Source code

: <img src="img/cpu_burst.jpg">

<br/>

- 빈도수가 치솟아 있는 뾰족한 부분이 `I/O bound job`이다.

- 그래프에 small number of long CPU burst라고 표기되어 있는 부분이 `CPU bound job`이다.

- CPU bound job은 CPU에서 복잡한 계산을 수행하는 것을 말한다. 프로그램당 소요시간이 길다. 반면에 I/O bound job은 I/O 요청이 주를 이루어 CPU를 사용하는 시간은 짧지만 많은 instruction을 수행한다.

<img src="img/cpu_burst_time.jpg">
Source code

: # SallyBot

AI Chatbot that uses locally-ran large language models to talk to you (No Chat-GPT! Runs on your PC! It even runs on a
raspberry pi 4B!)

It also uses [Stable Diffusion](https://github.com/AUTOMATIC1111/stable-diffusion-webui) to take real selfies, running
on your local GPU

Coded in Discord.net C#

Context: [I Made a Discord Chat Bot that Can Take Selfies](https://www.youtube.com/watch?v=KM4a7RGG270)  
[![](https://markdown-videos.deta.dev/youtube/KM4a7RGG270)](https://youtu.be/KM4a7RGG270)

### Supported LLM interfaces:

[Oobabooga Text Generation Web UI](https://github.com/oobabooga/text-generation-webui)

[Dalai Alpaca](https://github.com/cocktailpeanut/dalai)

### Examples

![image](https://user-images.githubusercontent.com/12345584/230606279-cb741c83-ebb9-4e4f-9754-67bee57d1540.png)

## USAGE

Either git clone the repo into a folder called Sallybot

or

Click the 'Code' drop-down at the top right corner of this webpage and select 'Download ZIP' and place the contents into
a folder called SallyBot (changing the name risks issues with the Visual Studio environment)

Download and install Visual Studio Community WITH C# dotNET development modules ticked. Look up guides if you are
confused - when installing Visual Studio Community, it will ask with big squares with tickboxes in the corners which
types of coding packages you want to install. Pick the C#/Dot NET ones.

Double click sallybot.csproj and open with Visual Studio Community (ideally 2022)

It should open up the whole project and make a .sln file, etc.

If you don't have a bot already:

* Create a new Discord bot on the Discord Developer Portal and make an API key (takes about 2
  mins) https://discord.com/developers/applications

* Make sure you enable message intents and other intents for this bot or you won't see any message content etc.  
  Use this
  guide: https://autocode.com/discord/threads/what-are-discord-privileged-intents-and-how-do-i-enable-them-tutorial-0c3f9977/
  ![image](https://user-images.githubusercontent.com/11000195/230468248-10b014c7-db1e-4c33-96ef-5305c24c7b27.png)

========================

- YOUR INSTRUCTIONS -
Please reproduce everything from the line containing "It also uses" down to the line containing "Coded in Discord.net C#", both included.

- RESPONSE BELOW -
It also uses [Stable Diffusion](https://github.com/AUTOMATIC1111/stable-diffusion-webui) to take real selfies, running
on your local GPU

Coded in Discord.net C#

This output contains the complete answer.